I suspect you could also use the red beacon lights that are on things like radio masts as a good example. They are about 2 feet high, yet visible from tens of miles away. A true zetetic could verify this by climbing up to measure the bulb.
Metabunk 2018-06-05 07-06-41.jpg

With aircraft nav lights they are rarely perfectly overhead, so probably 10+ miles away with the horizontal distances.

Then there's these guys with two spotlights, visible from the ISS. >250 miles away.

Source: https://youtu.be/2UoY15WDuHQ
 
9. But the smallest visual angle the human eye can resolve is about 1 minute of arc, which is about 2000 times larger than the angle derived at (8).
There is no limit to how small a speck of light you can see, but there is a limit to how small shapes we can resolve.

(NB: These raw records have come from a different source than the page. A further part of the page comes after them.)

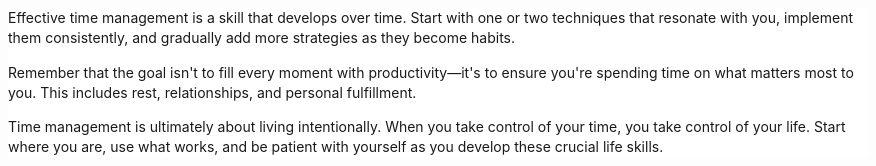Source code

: Effective time management is a skill that develops over time. Start with one or two techniques that resonate with you, implement them consistently, and gradually add more strategies as they become habits.

Remember that the goal isn't to fill every moment with productivity—it's to ensure you're spending time on what matters most to you. This includes rest, relationships, and personal fulfillment.

Time management is ultimately about living intentionally. When you take control of your time, you take control of your life. Start where you are, use what works, and be patient with yourself as you develop these crucial life skills.
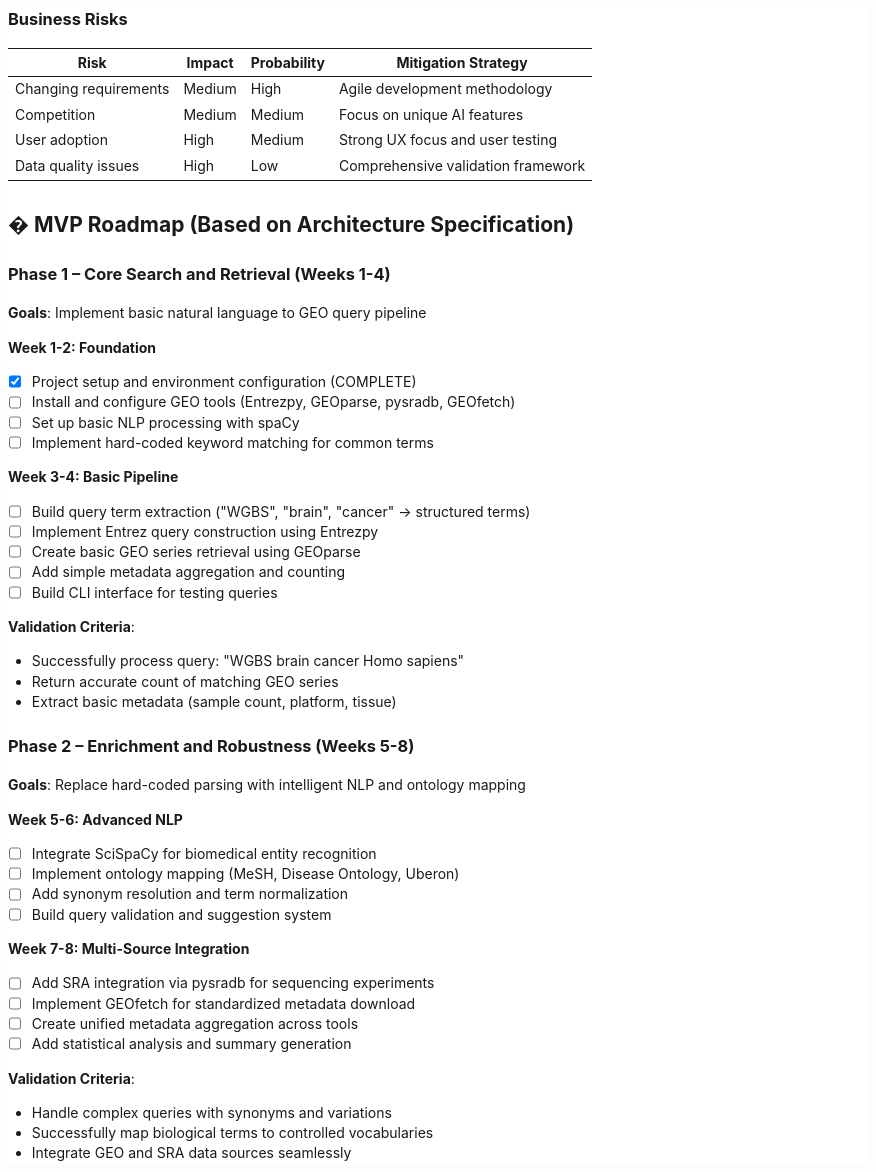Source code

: ### Business Risks
| Risk | Impact | Probability | Mitigation Strategy |
|------|--------|-------------|-------------------|
| Changing requirements | Medium | High | Agile development methodology |
| Competition | Medium | Medium | Focus on unique AI features |
| User adoption | High | Medium | Strong UX focus and user testing |
| Data quality issues | High | Low | Comprehensive validation framework |

## � MVP Roadmap (Based on Architecture Specification)

### Phase 1 – Core Search and Retrieval (Weeks 1-4)
**Goals**: Implement basic natural language to GEO query pipeline

**Week 1-2: Foundation**
- [x] Project setup and environment configuration (COMPLETE)
- [ ] Install and configure GEO tools (Entrezpy, GEOparse, pysradb, GEOfetch)
- [ ] Set up basic NLP processing with spaCy
- [ ] Implement hard-coded keyword matching for common terms

**Week 3-4: Basic Pipeline**  
- [ ] Build query term extraction ("WGBS", "brain", "cancer" → structured terms)
- [ ] Implement Entrez query construction using Entrezpy
- [ ] Create basic GEO series retrieval using GEOparse
- [ ] Add simple metadata aggregation and counting
- [ ] Build CLI interface for testing queries

**Validation Criteria**:
- Successfully process query: "WGBS brain cancer Homo sapiens"
- Return accurate count of matching GEO series
- Extract basic metadata (sample count, platform, tissue)

### Phase 2 – Enrichment and Robustness (Weeks 5-8)
**Goals**: Replace hard-coded parsing with intelligent NLP and ontology mapping

**Week 5-6: Advanced NLP**
- [ ] Integrate SciSpaCy for biomedical entity recognition
- [ ] Implement ontology mapping (MeSH, Disease Ontology, Uberon)
- [ ] Add synonym resolution and term normalization
- [ ] Build query validation and suggestion system

**Week 7-8: Multi-Source Integration**
- [ ] Add SRA integration via pysradb for sequencing experiments
- [ ] Implement GEOfetch for standardized metadata download
- [ ] Create unified metadata aggregation across tools
- [ ] Add statistical analysis and summary generation

**Validation Criteria**:
- Handle complex queries with synonyms and variations
- Successfully map biological terms to controlled vocabularies
- Integrate GEO and SRA data sources seamlessly
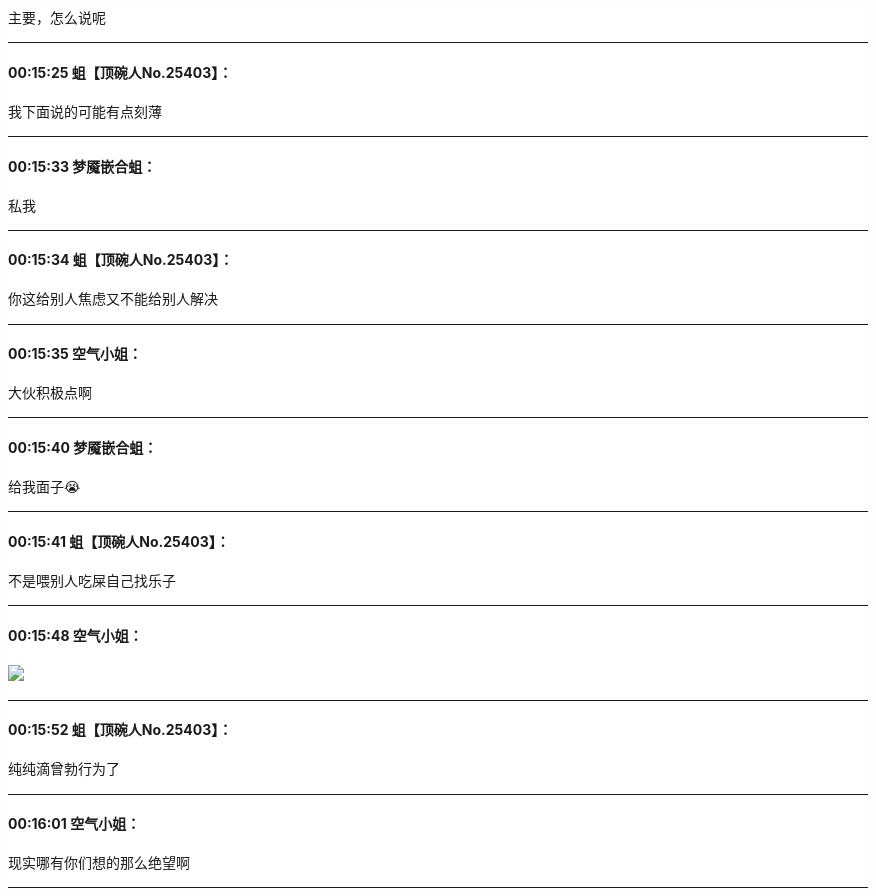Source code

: 主要，怎么说呢

*****

#### 00:15:25  蛆【顶碗人No.25403】：

我下面说的可能有点刻薄

*****

#### 00:15:33  梦魇嵌合蛆：

私我

*****

#### 00:15:34  蛆【顶碗人No.25403】：

你这给别人焦虑又不能给别人解决

*****

#### 00:15:35  空气小姐：

大伙积极点啊

*****

#### 00:15:40  梦魇嵌合蛆：

给我面子😭

*****

#### 00:15:41  蛆【顶碗人No.25403】：

不是喂别人吃屎自己找乐子

*****

#### 00:15:48  空气小姐：

![](http://gchat.qpic.cn/gchatpic_new/3023857629/614391357-2919475274-CF49ED47D2BADED0AC44F1E738978626/0?term=2")

*****

#### 00:15:52  蛆【顶碗人No.25403】：

纯纯滴曾勃行为了

*****

#### 00:16:01  空气小姐：

现实哪有你们想的那么绝望啊

*****
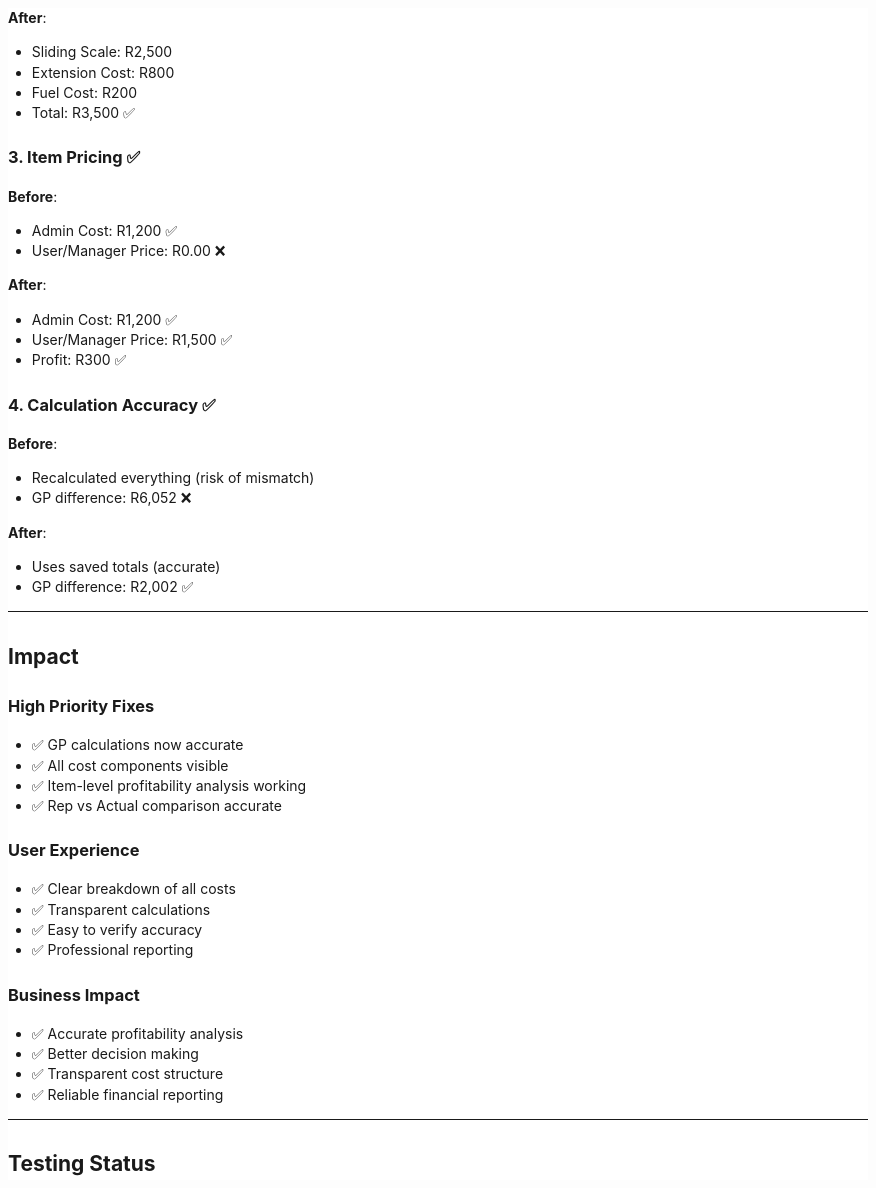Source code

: **After**:
- Sliding Scale: R2,500
- Extension Cost: R800
- Fuel Cost: R200
- Total: R3,500 ✅

### 3. Item Pricing ✅
**Before**:
- Admin Cost: R1,200 ✅
- User/Manager Price: R0.00 ❌

**After**:
- Admin Cost: R1,200 ✅
- User/Manager Price: R1,500 ✅
- Profit: R300 ✅

### 4. Calculation Accuracy ✅
**Before**:
- Recalculated everything (risk of mismatch)
- GP difference: R6,052 ❌

**After**:
- Uses saved totals (accurate)
- GP difference: R2,002 ✅

---

## Impact

### High Priority Fixes
- ✅ GP calculations now accurate
- ✅ All cost components visible
- ✅ Item-level profitability analysis working
- ✅ Rep vs Actual comparison accurate

### User Experience
- ✅ Clear breakdown of all costs
- ✅ Transparent calculations
- ✅ Easy to verify accuracy
- ✅ Professional reporting

### Business Impact
- ✅ Accurate profitability analysis
- ✅ Better decision making
- ✅ Transparent cost structure
- ✅ Reliable financial reporting

---

## Testing Status
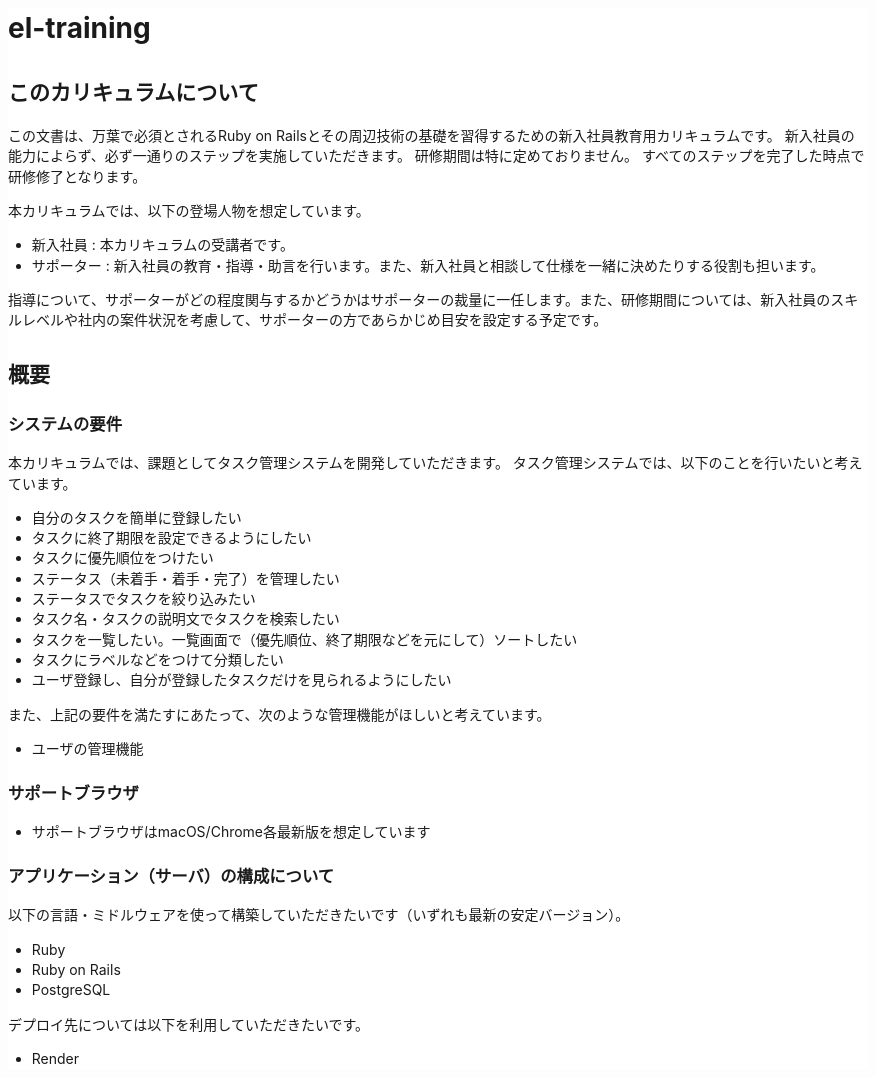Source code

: # el-training

## このカリキュラムについて

この文書は、万葉で必須とされるRuby on Railsとその周辺技術の基礎を習得するための新入社員教育用カリキュラムです。
新入社員の能力によらず、必ず一通りのステップを実施していただきます。
研修期間は特に定めておりません。
すべてのステップを完了した時点で研修修了となります。

本カリキュラムでは、以下の登場人物を想定しています。

- 新入社員 : 本カリキュラムの受講者です。
- サポーター : 新入社員の教育・指導・助言を行います。また、新入社員と相談して仕様を一緒に決めたりする役割も担います。

指導について、サポーターがどの程度関与するかどうかはサポーターの裁量に一任します。また、研修期間については、新入社員のスキルレベルや社内の案件状況を考慮して、サポーターの方であらかじめ目安を設定する予定です。

## 概要

### システムの要件

本カリキュラムでは、課題としてタスク管理システムを開発していただきます。
タスク管理システムでは、以下のことを行いたいと考えています。

- 自分のタスクを簡単に登録したい
- タスクに終了期限を設定できるようにしたい
- タスクに優先順位をつけたい
- ステータス（未着手・着手・完了）を管理したい
- ステータスでタスクを絞り込みたい
- タスク名・タスクの説明文でタスクを検索したい
- タスクを一覧したい。一覧画面で（優先順位、終了期限などを元にして）ソートしたい
- タスクにラベルなどをつけて分類したい
- ユーザ登録し、自分が登録したタスクだけを見られるようにしたい

また、上記の要件を満たすにあたって、次のような管理機能がほしいと考えています。

- ユーザの管理機能

### サポートブラウザ

- サポートブラウザはmacOS/Chrome各最新版を想定しています

### アプリケーション（サーバ）の構成について

以下の言語・ミドルウェアを使って構築していただきたいです（いずれも最新の安定バージョン）。

- Ruby
- Ruby on Rails
- PostgreSQL

デプロイ先については以下を利用していただきたいです。

- Render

If something is smaller than that limit it will appear as a dot. So it doesn't matter if the star is small (it does matter how bright it is though.)

Besides the quality of lenses and such there are two basic factors that limit the resolution of an optical system.

The first is the number of 'pixels' of the sensor. The lens of the eye projects an image onto the retina the same way a camera projects an image onto the photographic plate/film/CCD-sensor. The retina consists of light sensitive cells of finite size (pixels). Lets say we look at a bright T-shaped object. If it is big (and close) it's image will cover the area of many cells on the retina and you can tell it is indeed shaped like a T. However, if it is small (far away) its image might be smaller than a single cell so only one of the cells will register it and it will look like a singel point (pixel) being lit up. You can see a bright dot, but you won't be able to make out any shape. (If it is very dim there might not be enough light for the cell to register it though).

The second is the aperture size. There is a phenomena called diffraction that limits how small shapes an optical system can resolve. It causes small shapes to be blurred out (i.e you can still see it, but it will be blurry). This means there is a physical limit to how high resolution a camera system can have that depends on the diameter of the camera lens (aperture size). The diffraction limit of the human eye is larger than 10 arcsec (about 0.16 arcmin or 0.003 degrees), under typical lighting conditions it will be about 30 arcsec (0.5 arcmin). However, the human eye is not diffraction limited, we can normally only resolve about 100 arcsec (1,7 arcmin). 20/20 vision is the ability to resolve a spatial pattern separated by a visual angle of one arcmin.